DOCUMENT SECTION =>
::::::::

Try these pumpkin recipes and serving ideas:

Pumpkin Pie

8 small pumpkins (each the size of a softball)
2 eggs, beaten
2 cups (1 16 ounce can) pumpkin
1 cup brown sugar
1/2 teaspoon salt
1 teaspoon grown cinnamon
1/2 teaspoon ground nutmeg
4 tablespoons butter, melted
1 cup milk
1 teaspoon vanilla

Carve the small pumpkins, hollow out center, and remove all seeds. Wash pumpkins thoroughly with warm water and pat dry. Set aside the lid. Lightly salt the pumpkin and cover with oil.

Mix pie filling ingredients together in a large bowl. Place pumpkins and lids on a baking sheet lined with parchment paper.

Pour filling into each small pumpkin. Bake in a 325F degree oven for 1 hour or until knife inserted in the middle comes out clean. Make sure you don't overcook the pie or the pumpkin shell will not hold. Cool slightly and serve one little pie per person. Kids will love having their own little pumpkin pie.


Pumpkin Tip:
Never leave pumpkin pie out on the kitchen counter overnight. Pumpkin pie has plenty of sugar, eggs, and milk so always refrigerate your pumpkin pie to avoid getting ill.




Quick and Easy Pumpkin Soup

4 small pumpkins (each the size of a softball)

1 tablespoon oil
1/4 teaspoon nutmeg
salt and pepper to taste 1 tablspoon flour
1 cup evaporated milk
1 can chicken broth
2 cups pumpkin

Carve the small pumpkins, hollow out center, and remove all seeds. Wash pumpkins thoroughly with warm water and pat dry. Set aside the lid. Lightly salt the pumpkin and cover with oil. Place pumpkins and lids on a baking sheet lined with parchment paper. Bake in a 325F degree oven for 1 hour making sure the pumpkin shell is not too soft. Let cool.

In a saucepan add oil, nutmeg, and a dash of salt and pepper. Add milk and cook over medium heat until thick and bubbly.

Add pumpkin and chicken broth. Cook for 2 minutes more until thoroughly heated (do not boil).

With a ladel, spoon soup into baked pumpkins. Serve with lid on or off.

::::::::

Saved data entries:
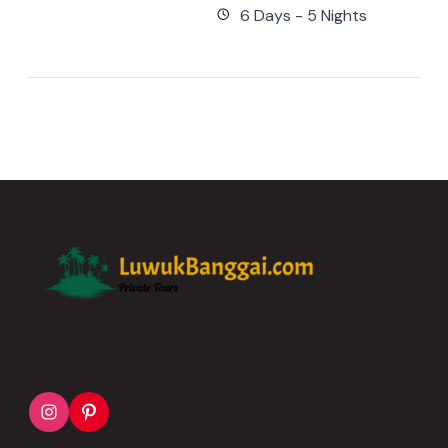
6 Days - 5 Nights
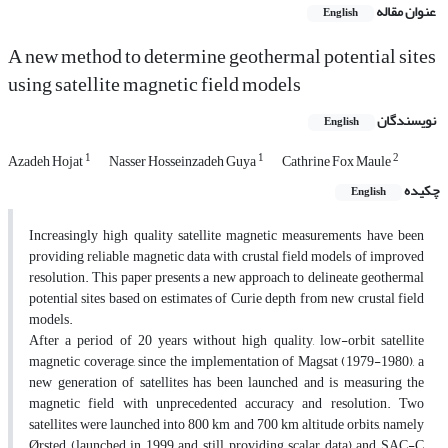
عنوان مقاله
English
A new method to determine geothermal potential sites
using satellite magnetic field models
نویسندگان
English
1
1
2
Azadeh Hojat
Nasser Hosseinzadeh Guya
Cathrine Fox Maule
چکیده
English
Increasingly high quality satellite magnetic measurements have been
providing reliable magnetic data with crustal field models of improved
resolution. This paper presents a new approach to delineate geothermal
potential sites based on estimates of Curie depth from new crustal field
models.
After a period of 20 years without high quality, low-orbit satellite
magnetic coverage, since the implementation of Magsat (1979-1980), a
new generation of satellites has been launched and is measuring the
magnetic field with unprecedented accuracy and resolution. Two
satellites were launched into 800 km and 700 km altitude orbits, namely
Ørsted (launched in 1999 and still providing scalar data) and SAC-C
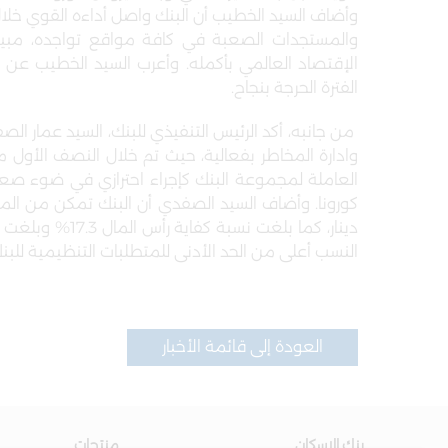
وأضاف السيد الخطيب أن البنك واصل أداءه القوي خلال 
والمستجدات الصعبة في كافة مواقع تواجده، مبينا
الإقتصاد العالمي بأكمله. وأعرب السيد الخطيب عن 
الفترة الحرجة بنجاح
.
من جانبه، أكد الرئيس التنفيذي للبنك، السيد عمار ا
وادارة المخاطر بفعالية، حيث تم خلال النصف الأول
العاملة لمجموعة البنك كإجراء احترازي في ضوء صعو
النسب أعلى من الحد الأدنى للمتطلبات التنظيمية للبنك 
العودة إلى قائمة الأخبار
بنك الاسكان
منتجات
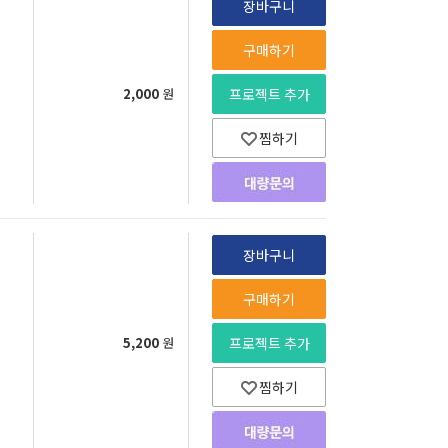
장바구니
구매하기
2,000
원
프로젝트 추가
찜하기
장바구니
구매하기
5,200
원
프로젝트 추가
찜하기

::::::::

EXERCISE INSTRUCTIONS => In the pumpkin recipes, edit the part that opens with the words "Mix pie filling" and closes with "4 small pumpkins (each the size of a softball)", and write that part out again with "aluminum foil" in place of "parchment paper".

YOUR SOLUTION =>
Mix pie filling ingredients together in a large bowl. Place pumpkins and lids on a baking sheet lined with aluminum foil.

Pour filling into each small pumpkin. Bake in a 325F degree oven for 1 hour or until knife inserted in the middle comes out clean. Make sure you don't overcook the pie or the pumpkin shell will not hold. Cool slightly and serve one little pie per person. Kids will love having their own little pumpkin pie.


Pumpkin Tip:
Never leave pumpkin pie out on the kitchen counter overnight. Pumpkin pie has plenty of sugar, eggs, and milk so always refrigerate your pumpkin pie to avoid getting ill.




Quick and Easy Pumpkin Soup

4 small pumpkins (each the size of a softball)